Repository Organization for Clean Codebases
Version control with git provides for powerful collaboration, whether it be a tight-knit tech team or a distributed network in an open source format. Still, proper care must be taken. Git is used widely within the software development field and can manage a constantly evolving codebase. Most of its usefulness comes from the ability to branch off new work from an existing project in order to work on it in isolation until ready to integrate back into the project.
Good quality software consists of, among other things, code which is robust, resilient, secure, and performant. These attributes are achievable by maintaining a foundation of good quality code and a solid history of documentation. Anyone should be able to join the process and easily figure out and track the status of the project. This is where git and GitHub come in.
Skip to the following:
→ Branch vs. Fork
→ Rebase vs. Merge
→ CLI
→ Commit (Messages)
→ Pull Requests (and Reviews)
→ GitHub Issues
→ Open Source
Approach
My experience as a contributor to the Accord Project, an open source project for smart legal contracts, has led me to adopt and implement a standard of git workflow and etiquette which I find thorough and effective.
I will be sharing this as both a useful reference for others, as well as a historical reference for myself in the future. As is readily apparent by now, I am utilizing both git and GitHub.
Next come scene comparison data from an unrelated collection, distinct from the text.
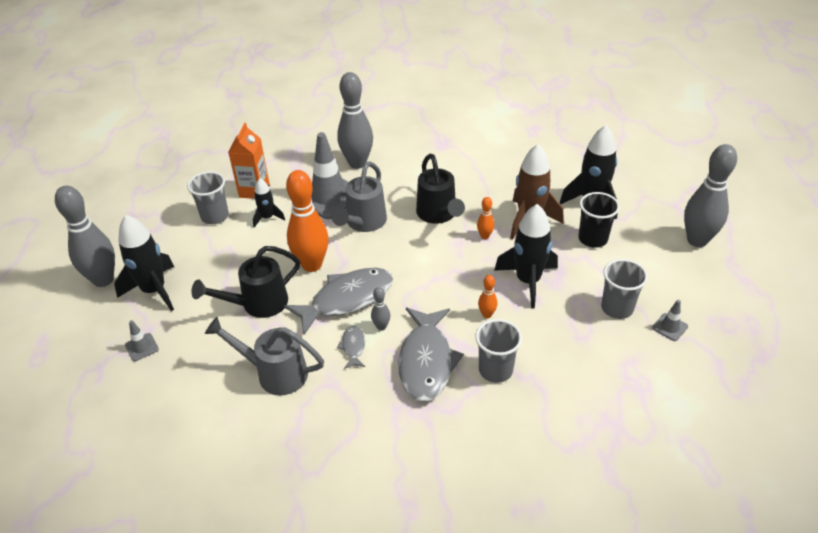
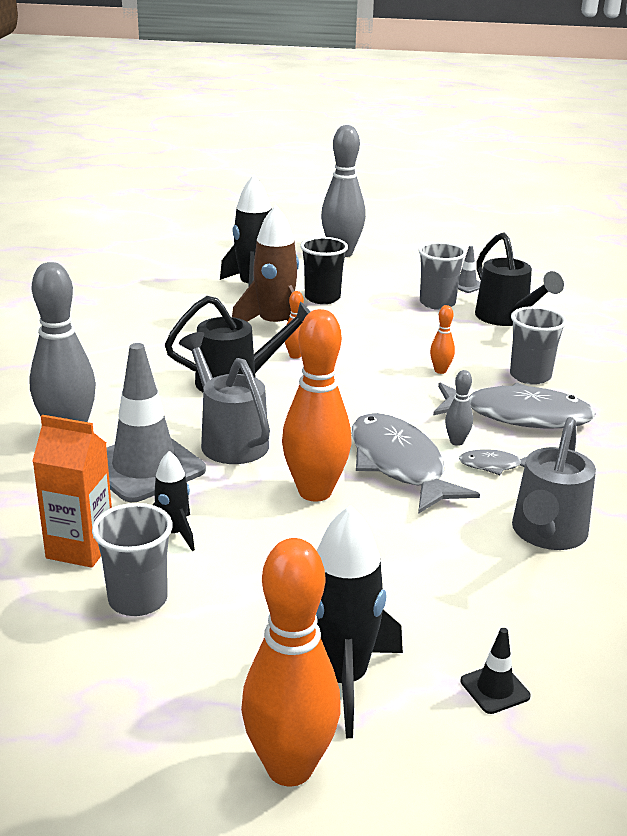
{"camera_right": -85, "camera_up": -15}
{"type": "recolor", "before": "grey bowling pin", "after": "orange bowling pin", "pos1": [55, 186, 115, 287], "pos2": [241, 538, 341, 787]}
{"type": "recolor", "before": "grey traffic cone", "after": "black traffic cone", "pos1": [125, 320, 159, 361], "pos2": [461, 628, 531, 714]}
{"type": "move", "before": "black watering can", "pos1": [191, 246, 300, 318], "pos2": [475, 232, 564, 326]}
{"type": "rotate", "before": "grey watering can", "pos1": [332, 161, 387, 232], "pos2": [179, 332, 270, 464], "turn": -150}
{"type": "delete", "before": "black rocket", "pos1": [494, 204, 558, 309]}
For perspective, you can reference GitHub’s official workflow proposal (GitHub flow).
The majority of my work at the Accord Project is in JavaScript, with some domain specific language mixed in, but the principles displayed here should apply to any language.
Branch + Fork:
Branching
Pros
+
All project work is centralized
+
Ease of collaboration
+
Single remote to handle
Cons
—
Deprecated branches may clutter easily
Forking
Pros
+
Increased separation between user branches
+
Primary repository cleanliness
Cons
—
Difficulty to track branches
—
Collaboration requires extra steps
—
Accessibility is lower for less experienced git users
While there are benefits to both of these approaches, my general rule consists of forking in an open source project and branching in a smaller or insular team. There is more incentive for keeping the main repository clean and tidy in open source, and less chance of quick-and-dirty collaboration on a branch. Conversely, a tech team would benefit from a centralized repository with trackable branches. Either way will necessitate strict organization.
As an open source project, the Accord Project follows the fork workflow model. Still, the main
branches should be kept in sync (guide for syncing), and every feature, bug fix, release, or code change should occur in a different branch. This will be discussed more in the next section.
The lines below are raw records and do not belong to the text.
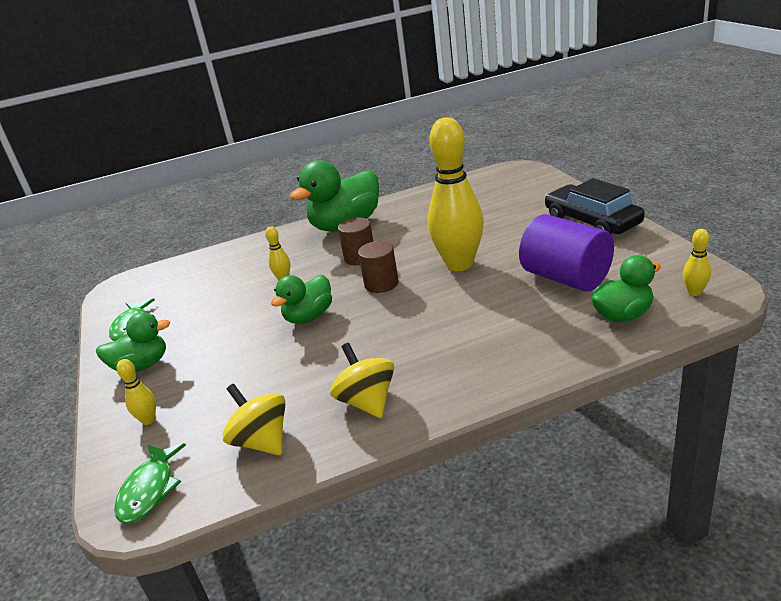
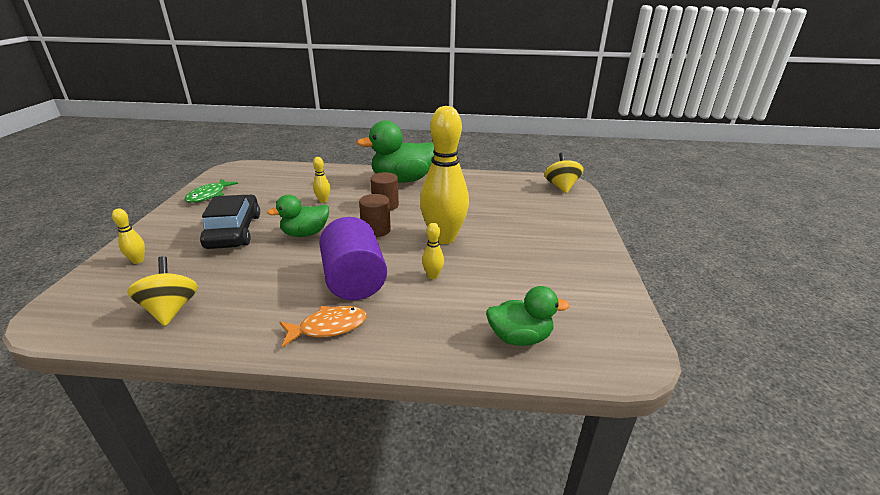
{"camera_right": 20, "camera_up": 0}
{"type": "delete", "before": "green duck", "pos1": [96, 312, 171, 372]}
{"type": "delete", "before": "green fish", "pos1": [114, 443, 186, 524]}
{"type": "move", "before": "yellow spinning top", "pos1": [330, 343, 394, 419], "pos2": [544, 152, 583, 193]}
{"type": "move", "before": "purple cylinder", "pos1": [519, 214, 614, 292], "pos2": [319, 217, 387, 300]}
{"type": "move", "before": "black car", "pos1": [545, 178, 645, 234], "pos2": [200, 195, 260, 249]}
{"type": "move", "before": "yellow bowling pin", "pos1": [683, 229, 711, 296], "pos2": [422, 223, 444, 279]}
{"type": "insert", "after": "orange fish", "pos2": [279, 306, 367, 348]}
Naming a new branch will be one of the first steps in keeping a consistent tracking system of Issues, pull requests, and git history. The important factor here is consistency.
name/issue-tracker/short-description
name
: Anything from initials to full name to GitHub username
issue-tracker
: Reference the issue from GitHub or some other agile user stories source
short-description
: One to three words describing the main goal of this branch, separated by hyphens
Example:
irmerk/i7/new-feature
In the case of collaborating on a single feature, maintain a single, main
branch for the feature and individual branches from it. This can follow the previous naming convention:
main/i14/routing-service // team branch
irmerk/i14/routing-service // my branch
someone/i14/routing-service // someone else's branch
Personal branches can be merged into the main
team branch, which will then be merged with the overall main
through a pull request. Delete branches after they are merged.
Rebase + Squash
Common practice for teams is to squash or condense long commit message chains into one or a few commits before merging into main
. This is useful when, like me, someone commits frequently and thus would clutter a git log. Squashing serves to maintain a readable git log.
Prior to merging a feature branch into the main (main
) branch, it should be rebased from the up-to-date main
. A pull request, discussed later, will be where all the commits of this branch are squashed down to a single buildable commit and merged into main
. Rebasing essentially ports a branch (main
) into your current branch by applying all of your commits on top of that branch (main
), then replacing your branch with the revised version. This catches you up to a branch (main
) by rewriting git history in your local git.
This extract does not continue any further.